‘St Aloysius Primary School is soon to close, strangely… as the population of Somers Town is projected to grow’
In the past few days a flurry of tweets on the same theme have been doing the rounds of social media: Somers Town as the new Palo Alto.
Esther Leslie in the CNJ.
This has been pushed by venture investors, digital developers, AI promoters and self-described “urban development creatives”, many with the ear of government.
All are clustered around shiny new offices in Brill Place, where Camden Trades Council used to meet. It is now houses LocalGlobe (a seed fund), Latitude (a Series B+ fund), and Phoenix Court (a membership club for founders).

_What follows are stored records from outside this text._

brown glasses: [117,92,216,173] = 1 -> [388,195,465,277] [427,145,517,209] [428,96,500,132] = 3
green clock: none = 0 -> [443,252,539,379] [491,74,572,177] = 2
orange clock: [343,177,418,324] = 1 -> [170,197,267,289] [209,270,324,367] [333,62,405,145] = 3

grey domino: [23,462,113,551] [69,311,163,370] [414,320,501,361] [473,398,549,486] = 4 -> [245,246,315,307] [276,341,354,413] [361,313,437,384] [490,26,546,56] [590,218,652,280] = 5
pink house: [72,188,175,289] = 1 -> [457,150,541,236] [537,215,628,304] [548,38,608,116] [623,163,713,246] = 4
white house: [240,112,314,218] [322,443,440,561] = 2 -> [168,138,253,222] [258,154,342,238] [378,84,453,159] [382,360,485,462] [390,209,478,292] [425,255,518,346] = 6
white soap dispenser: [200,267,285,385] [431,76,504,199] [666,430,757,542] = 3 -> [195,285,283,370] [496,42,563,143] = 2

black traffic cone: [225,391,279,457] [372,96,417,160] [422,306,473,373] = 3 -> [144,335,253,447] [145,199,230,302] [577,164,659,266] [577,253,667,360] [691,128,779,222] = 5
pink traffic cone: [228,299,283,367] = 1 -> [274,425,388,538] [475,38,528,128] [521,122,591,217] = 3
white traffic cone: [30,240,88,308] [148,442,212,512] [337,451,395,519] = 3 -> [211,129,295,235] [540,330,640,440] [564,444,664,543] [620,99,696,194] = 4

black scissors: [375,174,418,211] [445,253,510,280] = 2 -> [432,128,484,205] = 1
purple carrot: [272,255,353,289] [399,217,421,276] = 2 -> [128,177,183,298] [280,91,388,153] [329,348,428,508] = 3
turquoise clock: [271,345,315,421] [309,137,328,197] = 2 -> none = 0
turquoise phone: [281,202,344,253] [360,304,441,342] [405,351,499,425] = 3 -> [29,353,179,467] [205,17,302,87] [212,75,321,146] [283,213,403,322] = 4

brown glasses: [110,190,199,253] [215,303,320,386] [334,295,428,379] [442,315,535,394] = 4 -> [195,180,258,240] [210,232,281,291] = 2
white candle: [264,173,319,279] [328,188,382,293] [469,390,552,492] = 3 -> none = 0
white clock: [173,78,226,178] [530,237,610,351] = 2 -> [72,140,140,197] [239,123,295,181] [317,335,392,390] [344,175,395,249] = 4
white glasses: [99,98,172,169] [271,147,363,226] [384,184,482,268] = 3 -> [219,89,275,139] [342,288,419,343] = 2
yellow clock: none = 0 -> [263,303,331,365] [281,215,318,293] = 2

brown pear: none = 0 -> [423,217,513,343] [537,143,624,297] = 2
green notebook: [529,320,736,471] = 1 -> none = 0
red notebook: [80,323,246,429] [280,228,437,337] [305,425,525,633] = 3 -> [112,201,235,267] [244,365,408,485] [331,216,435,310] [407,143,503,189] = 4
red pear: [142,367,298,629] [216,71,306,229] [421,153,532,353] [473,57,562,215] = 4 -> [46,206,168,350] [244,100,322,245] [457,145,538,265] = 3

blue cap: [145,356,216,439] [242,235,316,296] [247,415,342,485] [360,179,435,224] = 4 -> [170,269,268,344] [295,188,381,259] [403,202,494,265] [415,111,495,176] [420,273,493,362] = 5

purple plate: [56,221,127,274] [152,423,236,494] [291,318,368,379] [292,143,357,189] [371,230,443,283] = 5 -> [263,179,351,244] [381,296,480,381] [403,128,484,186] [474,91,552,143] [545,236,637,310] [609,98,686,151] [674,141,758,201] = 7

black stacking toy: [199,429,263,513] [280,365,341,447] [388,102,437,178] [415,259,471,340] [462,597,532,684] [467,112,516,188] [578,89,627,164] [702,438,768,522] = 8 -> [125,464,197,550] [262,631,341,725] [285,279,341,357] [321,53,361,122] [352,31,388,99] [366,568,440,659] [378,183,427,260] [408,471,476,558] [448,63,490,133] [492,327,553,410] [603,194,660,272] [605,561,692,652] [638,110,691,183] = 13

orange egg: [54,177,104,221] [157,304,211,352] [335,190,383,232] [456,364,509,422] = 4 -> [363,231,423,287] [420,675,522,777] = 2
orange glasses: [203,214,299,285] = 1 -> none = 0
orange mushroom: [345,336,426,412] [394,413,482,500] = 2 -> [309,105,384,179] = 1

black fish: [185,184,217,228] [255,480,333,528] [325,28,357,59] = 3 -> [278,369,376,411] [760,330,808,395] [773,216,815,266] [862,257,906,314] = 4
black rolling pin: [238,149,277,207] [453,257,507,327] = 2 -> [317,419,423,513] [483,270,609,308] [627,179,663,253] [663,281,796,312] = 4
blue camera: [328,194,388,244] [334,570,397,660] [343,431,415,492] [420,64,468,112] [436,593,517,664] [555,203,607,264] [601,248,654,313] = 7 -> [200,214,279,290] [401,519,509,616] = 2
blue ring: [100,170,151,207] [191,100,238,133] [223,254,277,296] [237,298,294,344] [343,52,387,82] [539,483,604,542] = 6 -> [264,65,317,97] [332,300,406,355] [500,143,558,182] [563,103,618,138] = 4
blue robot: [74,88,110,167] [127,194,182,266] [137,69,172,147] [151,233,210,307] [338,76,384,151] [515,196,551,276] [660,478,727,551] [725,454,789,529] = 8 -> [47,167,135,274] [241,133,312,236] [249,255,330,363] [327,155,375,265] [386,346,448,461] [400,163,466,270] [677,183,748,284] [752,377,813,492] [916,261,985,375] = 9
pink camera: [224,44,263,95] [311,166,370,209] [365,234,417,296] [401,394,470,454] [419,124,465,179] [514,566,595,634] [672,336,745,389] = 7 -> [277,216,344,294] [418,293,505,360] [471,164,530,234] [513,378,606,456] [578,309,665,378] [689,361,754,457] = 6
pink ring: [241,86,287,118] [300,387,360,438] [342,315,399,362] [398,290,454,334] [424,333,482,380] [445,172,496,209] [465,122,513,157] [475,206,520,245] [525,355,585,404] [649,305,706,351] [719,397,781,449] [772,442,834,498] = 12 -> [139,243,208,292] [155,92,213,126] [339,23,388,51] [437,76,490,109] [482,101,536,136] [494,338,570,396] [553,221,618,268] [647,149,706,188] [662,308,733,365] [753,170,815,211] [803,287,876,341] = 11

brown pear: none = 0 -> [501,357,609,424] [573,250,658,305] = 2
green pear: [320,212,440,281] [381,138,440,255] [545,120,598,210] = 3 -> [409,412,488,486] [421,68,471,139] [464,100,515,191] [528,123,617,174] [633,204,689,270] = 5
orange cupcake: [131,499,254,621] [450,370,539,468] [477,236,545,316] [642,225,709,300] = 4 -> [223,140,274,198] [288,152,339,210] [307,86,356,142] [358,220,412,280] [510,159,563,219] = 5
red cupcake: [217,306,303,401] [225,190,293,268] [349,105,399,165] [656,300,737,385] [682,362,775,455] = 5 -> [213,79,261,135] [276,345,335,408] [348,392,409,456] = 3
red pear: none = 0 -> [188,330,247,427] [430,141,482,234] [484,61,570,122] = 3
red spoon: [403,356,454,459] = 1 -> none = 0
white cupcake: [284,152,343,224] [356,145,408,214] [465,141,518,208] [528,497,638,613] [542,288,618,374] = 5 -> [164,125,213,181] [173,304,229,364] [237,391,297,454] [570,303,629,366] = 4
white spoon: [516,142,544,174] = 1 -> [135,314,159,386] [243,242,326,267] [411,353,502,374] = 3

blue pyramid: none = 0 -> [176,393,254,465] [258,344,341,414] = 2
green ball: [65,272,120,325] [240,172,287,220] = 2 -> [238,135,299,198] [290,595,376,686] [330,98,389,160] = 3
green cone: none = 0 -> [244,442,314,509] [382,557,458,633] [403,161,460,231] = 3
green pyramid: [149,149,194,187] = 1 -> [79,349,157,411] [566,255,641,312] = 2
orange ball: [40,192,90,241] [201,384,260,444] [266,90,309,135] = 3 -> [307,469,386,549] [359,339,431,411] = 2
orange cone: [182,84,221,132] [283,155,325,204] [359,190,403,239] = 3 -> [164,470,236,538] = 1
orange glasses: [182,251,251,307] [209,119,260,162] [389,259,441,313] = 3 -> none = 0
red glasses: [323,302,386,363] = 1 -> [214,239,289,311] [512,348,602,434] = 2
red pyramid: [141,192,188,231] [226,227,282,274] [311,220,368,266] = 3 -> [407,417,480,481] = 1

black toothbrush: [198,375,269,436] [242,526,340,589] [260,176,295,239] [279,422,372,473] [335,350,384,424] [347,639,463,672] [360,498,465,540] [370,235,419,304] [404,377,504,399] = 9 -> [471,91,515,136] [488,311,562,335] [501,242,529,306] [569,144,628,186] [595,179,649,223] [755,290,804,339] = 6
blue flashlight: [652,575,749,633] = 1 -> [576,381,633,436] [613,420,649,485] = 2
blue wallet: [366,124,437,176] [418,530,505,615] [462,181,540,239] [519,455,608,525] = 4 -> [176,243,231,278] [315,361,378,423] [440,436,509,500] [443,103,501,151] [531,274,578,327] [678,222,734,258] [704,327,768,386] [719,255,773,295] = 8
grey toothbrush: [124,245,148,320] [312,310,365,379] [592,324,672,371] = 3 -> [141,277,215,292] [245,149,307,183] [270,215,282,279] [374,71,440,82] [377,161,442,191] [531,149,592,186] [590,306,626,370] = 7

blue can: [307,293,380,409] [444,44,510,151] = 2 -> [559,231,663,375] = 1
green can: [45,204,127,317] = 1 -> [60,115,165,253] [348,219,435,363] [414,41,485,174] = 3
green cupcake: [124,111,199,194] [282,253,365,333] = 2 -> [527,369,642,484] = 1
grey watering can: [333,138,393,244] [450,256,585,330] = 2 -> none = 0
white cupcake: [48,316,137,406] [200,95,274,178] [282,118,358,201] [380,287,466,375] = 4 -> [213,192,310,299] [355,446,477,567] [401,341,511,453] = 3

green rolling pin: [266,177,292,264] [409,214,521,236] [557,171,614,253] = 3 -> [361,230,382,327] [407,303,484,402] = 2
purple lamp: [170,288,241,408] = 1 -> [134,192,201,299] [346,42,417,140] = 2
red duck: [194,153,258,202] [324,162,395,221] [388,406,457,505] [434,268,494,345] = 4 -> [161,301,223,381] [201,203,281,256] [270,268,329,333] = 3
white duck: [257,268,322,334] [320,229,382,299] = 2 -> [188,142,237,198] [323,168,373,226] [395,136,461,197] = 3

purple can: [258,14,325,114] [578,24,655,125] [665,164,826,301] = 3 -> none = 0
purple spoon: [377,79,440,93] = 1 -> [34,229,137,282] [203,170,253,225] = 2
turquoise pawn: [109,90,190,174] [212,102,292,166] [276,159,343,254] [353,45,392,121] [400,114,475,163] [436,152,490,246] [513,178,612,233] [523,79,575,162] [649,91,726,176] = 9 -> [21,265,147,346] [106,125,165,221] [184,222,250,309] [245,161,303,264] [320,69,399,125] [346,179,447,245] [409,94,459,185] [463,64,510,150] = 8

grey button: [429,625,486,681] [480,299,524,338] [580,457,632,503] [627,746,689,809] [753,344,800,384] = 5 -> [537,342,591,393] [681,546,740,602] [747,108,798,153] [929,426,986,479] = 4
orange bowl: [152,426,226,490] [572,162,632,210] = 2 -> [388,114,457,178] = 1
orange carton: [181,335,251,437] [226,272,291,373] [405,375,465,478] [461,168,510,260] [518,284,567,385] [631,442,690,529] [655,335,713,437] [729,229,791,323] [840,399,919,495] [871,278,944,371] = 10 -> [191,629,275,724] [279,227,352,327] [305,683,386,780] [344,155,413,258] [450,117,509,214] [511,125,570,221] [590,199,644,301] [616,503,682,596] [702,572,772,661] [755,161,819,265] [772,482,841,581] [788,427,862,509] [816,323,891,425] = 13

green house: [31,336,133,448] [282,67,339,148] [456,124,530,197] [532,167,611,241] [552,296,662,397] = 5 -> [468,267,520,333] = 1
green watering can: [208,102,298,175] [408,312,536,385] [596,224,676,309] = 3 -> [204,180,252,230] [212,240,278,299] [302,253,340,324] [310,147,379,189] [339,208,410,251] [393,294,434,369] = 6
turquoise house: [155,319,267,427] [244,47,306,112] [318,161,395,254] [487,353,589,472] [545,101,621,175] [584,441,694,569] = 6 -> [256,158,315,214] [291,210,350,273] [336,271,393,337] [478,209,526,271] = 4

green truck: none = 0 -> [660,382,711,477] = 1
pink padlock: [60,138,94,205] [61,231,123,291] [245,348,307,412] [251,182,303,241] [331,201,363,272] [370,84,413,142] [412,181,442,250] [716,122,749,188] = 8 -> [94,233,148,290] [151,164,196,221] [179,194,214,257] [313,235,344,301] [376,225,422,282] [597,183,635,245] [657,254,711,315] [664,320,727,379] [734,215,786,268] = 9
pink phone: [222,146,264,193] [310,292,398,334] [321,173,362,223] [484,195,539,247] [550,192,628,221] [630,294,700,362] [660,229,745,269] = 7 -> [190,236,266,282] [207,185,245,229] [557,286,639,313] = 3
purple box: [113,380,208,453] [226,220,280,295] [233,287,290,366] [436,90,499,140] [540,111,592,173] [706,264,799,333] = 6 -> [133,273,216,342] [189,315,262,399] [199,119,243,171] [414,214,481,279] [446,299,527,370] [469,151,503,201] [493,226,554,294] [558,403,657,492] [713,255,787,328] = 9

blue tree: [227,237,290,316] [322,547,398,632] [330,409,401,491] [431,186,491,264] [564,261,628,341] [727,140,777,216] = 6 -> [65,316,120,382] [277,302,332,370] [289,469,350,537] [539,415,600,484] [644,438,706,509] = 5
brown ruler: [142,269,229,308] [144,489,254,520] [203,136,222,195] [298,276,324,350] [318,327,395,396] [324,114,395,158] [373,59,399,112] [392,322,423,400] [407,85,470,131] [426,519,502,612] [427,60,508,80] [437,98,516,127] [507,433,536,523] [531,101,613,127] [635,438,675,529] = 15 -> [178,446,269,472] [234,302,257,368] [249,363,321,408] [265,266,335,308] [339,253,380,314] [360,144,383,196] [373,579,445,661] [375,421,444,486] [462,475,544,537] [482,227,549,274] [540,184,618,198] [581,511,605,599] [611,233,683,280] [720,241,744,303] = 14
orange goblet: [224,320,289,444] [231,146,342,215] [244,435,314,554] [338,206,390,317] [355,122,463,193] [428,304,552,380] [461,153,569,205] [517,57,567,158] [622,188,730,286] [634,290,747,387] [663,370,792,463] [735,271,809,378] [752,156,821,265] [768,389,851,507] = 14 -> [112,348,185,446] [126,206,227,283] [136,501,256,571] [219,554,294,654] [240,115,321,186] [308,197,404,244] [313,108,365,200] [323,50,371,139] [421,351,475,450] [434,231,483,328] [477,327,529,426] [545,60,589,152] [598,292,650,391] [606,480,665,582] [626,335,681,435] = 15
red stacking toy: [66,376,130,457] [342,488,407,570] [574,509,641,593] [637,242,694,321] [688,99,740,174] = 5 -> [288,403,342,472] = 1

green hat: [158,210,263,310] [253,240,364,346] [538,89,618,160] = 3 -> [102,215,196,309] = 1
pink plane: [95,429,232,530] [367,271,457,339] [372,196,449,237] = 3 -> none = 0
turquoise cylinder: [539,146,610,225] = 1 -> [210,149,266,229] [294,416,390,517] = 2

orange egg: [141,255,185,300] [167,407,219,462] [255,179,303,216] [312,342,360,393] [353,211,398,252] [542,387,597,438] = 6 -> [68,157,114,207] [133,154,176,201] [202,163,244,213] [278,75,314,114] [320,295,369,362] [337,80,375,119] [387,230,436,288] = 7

In short, the tweets are distributed from a hub for high-tech speculators who, it seems, want to get their hands on a place, Somers Town, which they note “has all the right ingredients to become the new Silicon Valley”.
Google, Facebook, YouTube and all that new-tech capital is so close. There are fast transport hubs and research institutions all nearby. From this perspective, Somers Town should or could become the epicentre of a new tech-economy, the type of place where a few individuals get very rich indeed.
In their flat-white-coffee-fuelled visions, it is extremely unclear where the existing local community are to be placed – Palo Alto, it should be noted, is one of the most expensive places to live in the USA.
Somers Town, with its deprived population, is taking hits all the time, losing green space and amenities. One primary school, St Aloysius, is soon to close, strangely… as the population of Somers Town is projected to grow by 47.4 per cent in the next 10 years.
Where will those children be schooled? Could it be that the land is just so valuable to the next Apple UK or Amazon? Regent High, watch out!
I found out that statistic about population growth by looking in the appendix of Phoenix Court’s online briefing on Somers Town as the new Palo Alto. I suspect that in these gleaming visions Somers Town people are condemned to be an afterthought, if thought at all.